Pivotal studies have identified that hundreds of thousands of deaths annually were the result of inadequate safety practices and medical errors [9,10]. Adverse events also have objective financial consequences [4,6]. When a medical negligence lawsuit follows an error, the cumulative costs can jeopardise the financial sustainability of public cancer screening programmes or even entire public healthcare systems [[11], [12], [13]]. Patient safety improvement is key to avoiding the consequences of medical error, and stakeholder involvement is central to this [8]. However, there is scant research using stakeholder involvement to examine the oncological patient safety trajectory.
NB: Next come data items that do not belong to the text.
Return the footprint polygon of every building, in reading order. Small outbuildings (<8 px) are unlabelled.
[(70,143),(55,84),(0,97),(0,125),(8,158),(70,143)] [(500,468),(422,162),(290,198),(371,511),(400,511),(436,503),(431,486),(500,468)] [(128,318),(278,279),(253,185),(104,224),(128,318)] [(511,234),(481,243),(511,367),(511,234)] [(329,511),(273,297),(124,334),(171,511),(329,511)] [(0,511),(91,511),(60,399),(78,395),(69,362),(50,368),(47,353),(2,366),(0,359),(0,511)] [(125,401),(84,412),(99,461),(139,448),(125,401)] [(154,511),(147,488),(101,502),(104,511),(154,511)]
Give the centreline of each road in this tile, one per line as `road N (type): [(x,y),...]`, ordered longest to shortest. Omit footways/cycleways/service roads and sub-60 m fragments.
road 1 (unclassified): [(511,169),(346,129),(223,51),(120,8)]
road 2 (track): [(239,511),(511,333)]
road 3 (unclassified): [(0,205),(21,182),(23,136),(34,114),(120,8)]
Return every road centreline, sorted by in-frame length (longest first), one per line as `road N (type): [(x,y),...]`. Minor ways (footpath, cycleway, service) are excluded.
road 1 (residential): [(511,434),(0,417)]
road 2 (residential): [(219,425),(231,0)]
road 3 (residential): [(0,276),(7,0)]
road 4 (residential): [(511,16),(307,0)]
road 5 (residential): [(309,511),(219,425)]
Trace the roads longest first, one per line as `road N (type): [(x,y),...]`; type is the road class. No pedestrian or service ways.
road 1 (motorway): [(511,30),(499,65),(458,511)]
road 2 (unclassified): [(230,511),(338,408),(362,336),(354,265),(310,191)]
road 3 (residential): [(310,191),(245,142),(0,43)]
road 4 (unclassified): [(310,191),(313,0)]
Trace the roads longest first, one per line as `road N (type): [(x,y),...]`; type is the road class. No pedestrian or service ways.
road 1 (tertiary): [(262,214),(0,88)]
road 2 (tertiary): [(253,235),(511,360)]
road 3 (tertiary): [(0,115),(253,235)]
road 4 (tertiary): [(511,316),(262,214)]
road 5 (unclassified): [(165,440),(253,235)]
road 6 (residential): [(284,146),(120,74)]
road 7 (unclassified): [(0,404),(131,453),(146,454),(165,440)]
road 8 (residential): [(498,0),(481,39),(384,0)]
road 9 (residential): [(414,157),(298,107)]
The present study aimed to interrogate the patient safety dimensions of the breast cancer trajectory through a quantitatively-based, multi-stakeholder approach. Engagement of patients has been described by the WHO as “the most powerful tool to improve patient safety” [8]. Prior studies show they hold contrasting views and identify different event types, contributing factors and outcomes compared to doctors [14,15]. We therefore solicited the views of both breast cancer patients and treating doctors to assess their insights into the patient safety trajectory. Secondly, the experiences of those who were involved in a medical error, as well as the concerns of those who had not, were solicited to identify perspectives on how patient safety could be improved.
2. Methods and materials
A cross-sectional, quantitative questionnaire study assessing the patient safety views and experiences of breast cancer patients, and doctors providing breast cancer care was conducted. Questionnaire design was informed by three published sources on patient safety and mitigating medical error and had 20-40 questions depending on the respondents' preceding answers [[16], [17], [18], [19]]. The WHO's definitions of patient safety, medical error, adverse event and near-miss were outlined at the beginning [3]. Questionnaire domains included demographics, patient safety opinions, medical error experience and patient safety concerns. Items were a mixture of binary and non-binary categorical items, as well as Likert scale items. Close-ended questions afforded anonymity.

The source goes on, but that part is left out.